* **EXERCISE INSTRUCTIONS**: Look through the entries below and show every line containing the word "Right".

SUPPLIED MATERIAL below:

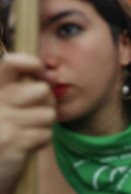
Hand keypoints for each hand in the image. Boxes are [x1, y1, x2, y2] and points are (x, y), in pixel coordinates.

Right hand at [0, 54, 55, 192]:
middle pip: (42, 90)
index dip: (33, 64)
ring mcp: (3, 122)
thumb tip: (51, 75)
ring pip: (49, 114)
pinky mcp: (12, 142)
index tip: (40, 72)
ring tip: (29, 130)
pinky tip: (26, 144)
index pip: (12, 62)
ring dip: (44, 125)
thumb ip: (24, 88)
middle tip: (36, 113)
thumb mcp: (7, 106)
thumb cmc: (4, 132)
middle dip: (47, 102)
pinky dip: (41, 140)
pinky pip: (46, 134)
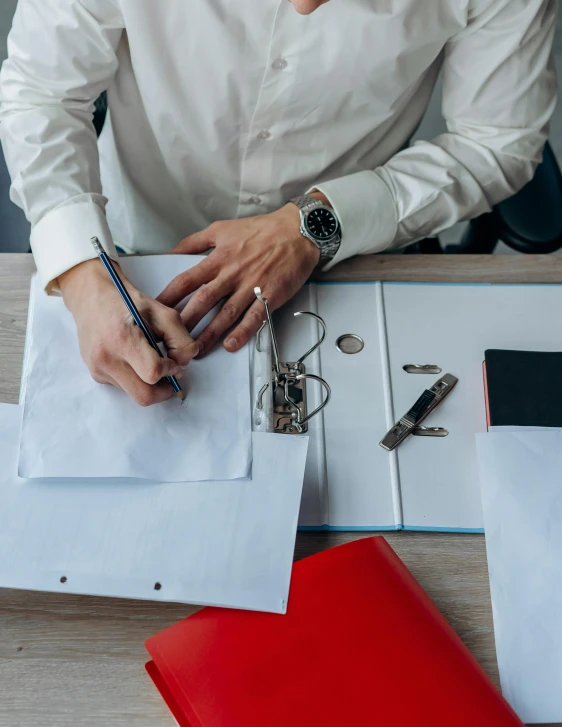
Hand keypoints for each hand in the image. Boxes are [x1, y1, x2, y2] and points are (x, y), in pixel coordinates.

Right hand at [59, 259, 199, 405]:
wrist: (90, 297)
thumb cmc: (127, 301)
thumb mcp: (160, 312)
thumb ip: (180, 339)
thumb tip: (183, 365)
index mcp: (123, 339)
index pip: (153, 372)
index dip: (169, 370)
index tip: (172, 360)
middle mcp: (106, 358)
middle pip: (144, 396)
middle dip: (163, 391)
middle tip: (171, 377)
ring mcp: (98, 369)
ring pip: (134, 394)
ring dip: (149, 384)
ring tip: (151, 361)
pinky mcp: (95, 374)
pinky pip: (123, 387)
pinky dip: (135, 379)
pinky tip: (133, 359)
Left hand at [156, 203, 320, 354]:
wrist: (297, 231)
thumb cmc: (261, 230)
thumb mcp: (222, 229)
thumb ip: (195, 242)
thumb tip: (171, 253)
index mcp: (218, 258)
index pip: (186, 281)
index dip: (169, 298)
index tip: (155, 312)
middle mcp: (231, 274)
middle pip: (202, 301)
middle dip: (185, 322)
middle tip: (171, 339)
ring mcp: (251, 286)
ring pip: (226, 313)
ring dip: (209, 333)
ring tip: (195, 350)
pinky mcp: (271, 295)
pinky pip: (254, 317)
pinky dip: (242, 332)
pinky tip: (230, 345)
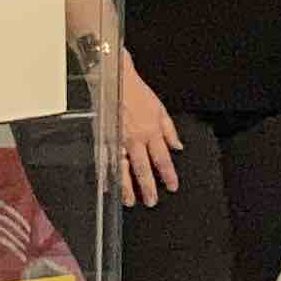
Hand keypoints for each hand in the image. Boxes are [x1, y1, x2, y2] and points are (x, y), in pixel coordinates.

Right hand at [114, 56, 181, 208]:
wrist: (115, 79)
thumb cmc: (137, 93)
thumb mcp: (160, 108)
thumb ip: (169, 130)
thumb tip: (178, 147)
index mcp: (151, 131)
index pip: (162, 158)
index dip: (168, 174)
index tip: (173, 187)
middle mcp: (135, 139)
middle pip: (143, 168)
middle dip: (148, 186)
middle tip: (152, 202)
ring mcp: (117, 139)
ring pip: (123, 168)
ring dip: (127, 186)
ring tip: (131, 201)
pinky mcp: (103, 138)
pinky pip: (105, 160)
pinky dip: (107, 174)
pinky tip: (109, 187)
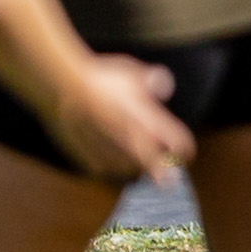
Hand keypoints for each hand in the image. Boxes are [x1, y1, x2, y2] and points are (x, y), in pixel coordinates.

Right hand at [44, 54, 190, 185]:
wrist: (66, 85)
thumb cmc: (103, 77)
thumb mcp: (134, 71)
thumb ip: (155, 80)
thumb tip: (163, 89)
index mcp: (149, 120)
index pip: (178, 142)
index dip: (184, 148)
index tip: (184, 151)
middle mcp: (134, 139)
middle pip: (156, 165)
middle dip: (164, 172)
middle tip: (169, 180)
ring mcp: (112, 148)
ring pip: (131, 168)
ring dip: (137, 168)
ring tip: (139, 167)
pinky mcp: (91, 153)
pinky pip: (105, 167)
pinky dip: (111, 165)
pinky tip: (111, 160)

End of SUPPLIED MATERIAL.

* **SOLVED EXERCISE**:
Right hand at [0, 54, 55, 192]:
Right hand at [59, 259, 199, 405]:
Right hand at [114, 56, 181, 208]:
Right hand at [44, 54, 190, 185]:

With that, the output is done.